* [DOKUMENT ŹRÓDŁOWY]:
====
PolskaSkąd wziąć pieniądze na pakt?

Skąd wziąć pieniądze na pakt?

Na podstawie paktu stabilizacyjnego podpisanego przez PiS, LPR i Samoobronę do zespołu roboczego trafią projekty przewidujące m.in. wprowadzenie 500 zł dodatku dla najuboższych emerytów oraz zasiłek dla bezrobotnych w wysokości 800 zł. Zespół zdecyduje o trybie prac nad nimi. PiS podkreśla jednak, że postulaty te raczej nie zostaną
zrealizowane szybko, bo "wszystko musi mieć pokrycie w dochodach".

03.02.2006 | aktual.: 04.02.2006 01:50

Podpisany w czwartek pakt stabilizacyjny zawiera szereg postulatów, dotyczących zabezpieczenia społecznego. Przewidziane do realizacji projekty ustaw, dotyczące pracy i zabezpieczenia społecznego znajdują się w rozdziale XII paktu: praca i ubezpieczenia społeczne.

Są wśród nich m.in. nowelizacja ustawy o rentach i emeryturach z FUS (zakładająca coroczną, prawdopodobnie kwotową waloryzację rent i emerytur), projekt ustawy o instrumentach wspierania rodziny i Funduszu Alimentacyjnym (uwzględniająca obywatelski projekt ustawy o Funduszu) oraz nowelizacja Kodeksu Pracy, przewidująca wydłużenie urlopu macierzyńskiego.

Wśród ustaw, które mają zostać uchwalone w najbliższym roku, jest m.in. projekt ustawy o wpieraniu zatrudnienia osób podejmujących pierwszą pracę. Zakłada on obniżenie dla tych osób składek na ubezpieczenie (ZUS i rentowe) i obniżenie podstawy opodatkowania przez rok lub dwa.

Do zespołu roboczego trafił natomiast projekt LPR wprowadzenia tzw. dodatku senioralnego dla najuboższych emerytów. Dodatek ten - jak powiedział Piotr Ślusarczyk z LPR - miałby być corocznie wypłacany przez ZUS w kwocie 500 zł dla około 2 mln najuboższych emerytów.

Zdaniem Tadeusza Cymańskiego z PiS, jest "mało prawdopodobne", aby wprowadzono zarówno dodatek senioralny, jak i coroczną waloryzację rent i emerytur (obecnie odbywa się ona co trzy lata, chyba że wskaźnik inflacji przekroczy 5%). Cymański podkreśla, że waloryzacja uwzględniałaby również wzrost płac. Celem tych zmian ma być zmniejszenie dysproporcji w wysokości rent i emerytur.

Samoobrona chciałaby natomiast wprowadzenia zasiłku dla wszystkich bezrobotnych w wysokości 800 zł. Także i ten projekt trafi do zespołu roboczego. Według założeń tego projektu - jak mówi Janusz Maksymiuk z Samoobrony - dodatek otrzymaliby ci, którzy w ciągu ostatnich trzech miesięcy nie otrzymaliby żadnej propozycji pracy. Maksymiuk twierdzi, że wysokość zasiłku wywarłaby presję na wzrost płacy minimalnej, wynoszącej obecnie 642 zł netto).
====
* [WYKAZ REKORDÓW]:
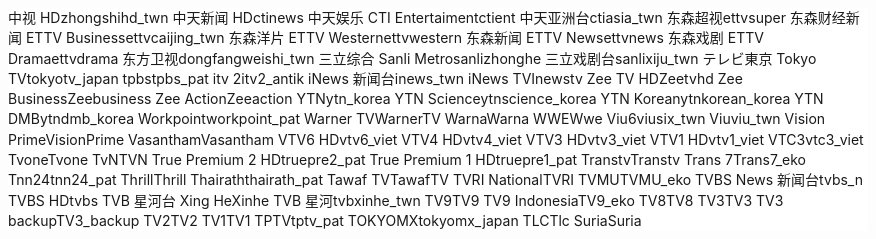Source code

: 中视 HDzhongshihd_twn
中天新闻 HDctinews
中天娱乐 CTI Entertaimentctient
中天亚洲台ctiasia_twn
东森超视ettvsuper
东森财经新闻 ETTV Businessettvcaijing_twn
东森洋片 ETTV Westernettvwestern
东森新闻 ETTV Newsettvnews
东森戏剧 ETTV Dramaettvdrama
东方卫视dongfangweishi_twn
三立综合 Sanli Metrosanlizhonghe
三立戏剧台sanlixiju_twn
テレビ東京 Tokyo TVtokyotv_japan
tpbstpbs_pat
itv 2itv2_antik
iNews 新闻台inews_twn
iNews TVInewstv
Zee TV HDZeetvhd
Zee BusinessZeebusiness
Zee ActionZeeaction
YTNytn_korea
YTN Scienceytnscience_korea
YTN Koreanytnkorean_korea
YTN DMBytndmb_korea
Workpointworkpoint_pat
Warner TVWarnerTV
WarnaWarna
WWEWwe
Viu6viusix_twn
Viuviu_twn
Vision PrimeVisionPrime
VasanthamVasantham
VTV6 HDvtv6_viet
VTV4 HDvtv4_viet
VTV3 HDvtv3_viet
VTV1 HDvtv1_viet
VTC3vtc3_viet
TvoneTvone
TvNTVN
True Premium 2 HDtruepre2_pat
True Premium 1 HDtruepre1_pat
TranstvTranstv
Trans 7Trans7_eko
Tnn24tnn24_pat
ThrillThrill
Thairaththairath_pat
Tawaf TVTawafTV
TVRI NationalTVRI
TVMUTVMU_eko
TVBS News 新闻台tvbs_n
TVBS HDtvbs
TVB 星河台  Xing HeXinhe
TVB 星河tvbxinhe_twn
TV9TV9
TV9 IndonesiaTV9_eko
TV8TV8
TV3TV3
TV3 backupTV3_backup
TV2TV2
TV1TV1
TPTVtptv_pat
TOKYOMXtokyomx_japan
TLCTlc
SuriaSuria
====
* [POLECENIE]: Należy przepisać wiernie fragment artykułu o pakcie stabilizacyjnym, rozpoczynając od słów „03.02.2006 | aktual.: 04.02.2006” i kończąc na słowach „wydłużenie urlopu macierzyńskiego.”.

* [ROZWIĄZANIE ZADANIA]:
03.02.2006 | aktual.: 04.02.2006 01:50

Podpisany w czwartek pakt stabilizacyjny zawiera szereg postulatów, dotyczących zabezpieczenia społecznego. Przewidziane do realizacji projekty ustaw, dotyczące pracy i zabezpieczenia społecznego znajdują się w rozdziale XII paktu: praca i ubezpieczenia społeczne.

Są wśród nich m.in. nowelizacja ustawy o rentach i emeryturach z FUS (zakładająca coroczną, prawdopodobnie kwotową waloryzację rent i emerytur), projekt ustawy o instrumentach wspierania rodziny i Funduszu Alimentacyjnym (uwzględniająca obywatelski projekt ustawy o Funduszu) oraz nowelizacja Kodeksu Pracy, przewidująca wydłużenie urlopu macierzyńskiego.